• **TAREA DE TRABAJO 1**
Responde, según el relato de la reunión con el ministro:
(a) ¿Con cuánto retraso sobre el horario establecido comenzó la reunión?
(b) ¿Con quién se reunía el ministro esa mañana?
(c) ¿Qué tipo de país dice el ministro que es Iraq?
• **TAREA DE TRABAJO 2**
Continúa el relato de la reunión con el ministro a partir de su última oración.

• **SECCIÓN DEL DOCUMENTO**
......

Con una hora y media de demora sobre el horario establecido comenzó la reunión. Con la jornada que tenía esa mañana el ministro —se reunía con el presidente palestino—, se le podía perdonar el retraso. Pero Leticia no estaba dispuesta a perdonar nada. Sentía que definitivamente había perdido a su hija para siempre. Desde que estuvo en Iraq no había vuelto a saber nada de Sara, tal y como le prometió el padre de su hija en Basora. Leticia se mostró vehemente y enfadada delante del ministro.

—Me siento engañada, ministro. Esto es un cachondeo. Mi hija va a cumplir tres años secuestrada y ustedes nada más saben decirme que esté tranquila, que todo se va a arreglar. Y no se arregla nada y mi hija continúa malviviendo en Iraq. Si esto sigue así, ¿qué? ¿Va a seguir allí mi hija el resto de su vida?

Leticia, en un arranque inesperado de ira, se fue irritando hasta subir el tono más de lo debido.

—¿Qué está haciendo el gobierno o este ministerio por mi hija y por mí?

Clara, directa, firme, casi insolente. El coraje de una madre rota volvía a despertar. Leticia todavía tenía fuerza para luchar. Aunque el sentimiento de tener todo perdido la llevaba a veces a la descompostura. El ministro, sorprendido por el atrevido tono inicial de la conversación, no encajó la crítica con la diplomacia habitual en estos casos. Y contrarrestó con autoridad.

—El gobierno está haciendo todo lo que buenamente podemos hacer. No se crea que el tema ha caído en el olvido. Pero le vuelvo a repetir, Iraq es un país soberano, que tiene sus propias leyes y no se les puede exigir que cumplan las leyes de otro país. No puedo permitir que se diga que este gobierno no está haciendo nada por su hija, señora Leticia.

El ministro se puso en plan autoritario, que para eso era ministro, y no tuve más remedio que alzar la mano discretamente, como hacía cuando era un niño, en los escolapios, cada vez que quería hablar en clase. Pretendía reconducir el tema. Al fin y al cabo, lo que queríamos del ministro no era echarle la bronca, sino intentar llegar a una solución.

......

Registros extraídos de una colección
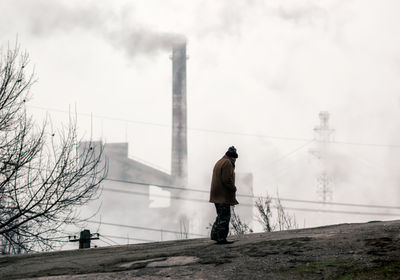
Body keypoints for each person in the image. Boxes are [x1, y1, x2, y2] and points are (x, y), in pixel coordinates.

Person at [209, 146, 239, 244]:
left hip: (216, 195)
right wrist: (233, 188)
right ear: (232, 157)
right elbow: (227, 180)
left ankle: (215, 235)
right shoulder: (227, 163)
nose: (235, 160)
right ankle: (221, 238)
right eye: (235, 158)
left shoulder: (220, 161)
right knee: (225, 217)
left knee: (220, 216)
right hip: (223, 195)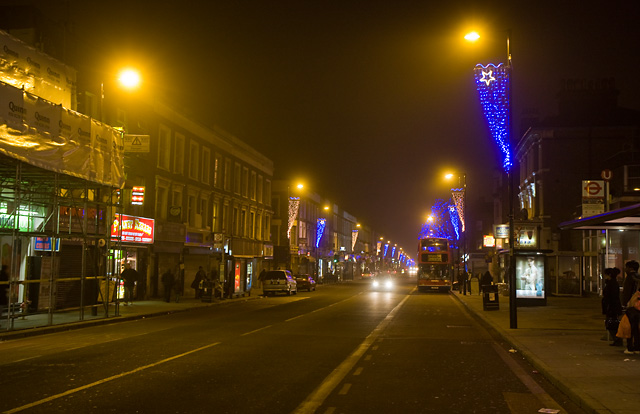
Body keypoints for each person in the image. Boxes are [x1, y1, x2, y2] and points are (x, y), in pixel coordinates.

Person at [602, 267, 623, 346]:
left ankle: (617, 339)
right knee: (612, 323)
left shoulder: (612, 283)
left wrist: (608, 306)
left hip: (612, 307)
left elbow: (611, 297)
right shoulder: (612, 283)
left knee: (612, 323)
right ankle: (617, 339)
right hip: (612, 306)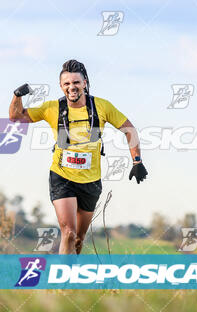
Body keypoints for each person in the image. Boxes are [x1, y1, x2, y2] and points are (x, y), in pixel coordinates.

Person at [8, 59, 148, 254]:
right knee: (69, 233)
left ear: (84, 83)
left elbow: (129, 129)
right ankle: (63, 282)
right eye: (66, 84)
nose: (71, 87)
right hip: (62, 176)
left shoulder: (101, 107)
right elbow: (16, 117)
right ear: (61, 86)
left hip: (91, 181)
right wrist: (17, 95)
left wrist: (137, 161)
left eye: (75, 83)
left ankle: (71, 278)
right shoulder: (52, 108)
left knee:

......

• **CUADRO DE RESPUESTA 1**
(a) Con una hora y media de demora.
(b) Con el presidente palestino.
(c) Un país soberano, que tiene sus propias leyes.

• **CUADRO DE RESPUESTA 2**
—Si me perdona, ministro, me gustaría explicarle que el enfado de Leticia viene, en gran medida, provocado por las condiciones en que tuvimos que viajar el verano pasado a Iraq cuando fuimos a ver a la niña.

Le recordé que la vez anterior que nos recibió nos había ofrecido protección y auxilio consular si teníamos que desplazarnos a Iraq para ver a la niña. Y que cuando llegó el momento de ir, en cumplimiento de la sentencia de un juez que autorizaba que Leticia pudiera ver a la niña, la respuesta que obtuvimos del ministerio fue que nos pusiéramos en contacto con Juan José Rubio de Urquía, entonces encargado de Negocios de la embajada española en Iraq. Y la respuesta que obtuvimos de ese señor fue que podíamos ser acompañados por una monja, en nuestro peregrinar por la ciudad de Basora, una ciudad en guerra, donde los ciudadanos extranjeros vivían un constante riesgo de secuestro.

El ministro puso esa cara de póquer que solo los diplomáticos saben poner sin descomponerse. Echó una mirada inquisidora a su alrededor. Los colaboradores y el personal de su gabinete, presentes en la reunión, notaron el gesto incómodo.

—Señor ministro —continué—, no podemos creer en la pretendida soberanía e independencia jurídica de Iraq a la que usted se refiere. Se ha tramitado un expediente judicial y se han dictado varias sentencias que han dado todos los derechos al padre de la niña, basándose en un documento absolutamente falso. Este documento falso al que me refiero es un acta matrimonial de un matrimonio que nunca existió.

El tono del ministro, después de escuchar la explicación del fraude judicial, se tornó dialogante e interesado, al parecer indignado por lo injusto de la situación y con ganas de poner un granito de arena en tan delicado tema.

—Desde el ministerio hemos decidido ayudarla, al tener sospechas de que algo así pudiera estar pasando. Hemos decidido organizarle un viaje a Iraq, para que pueda usted volver a ver a su hija, pero esta vez con todas las garantías posibles para su seguridad. Le facilitaremos también la posibilidad de que usted se encuentre con alguna autoridad judicial y le pueda exponer todos sus argumentos.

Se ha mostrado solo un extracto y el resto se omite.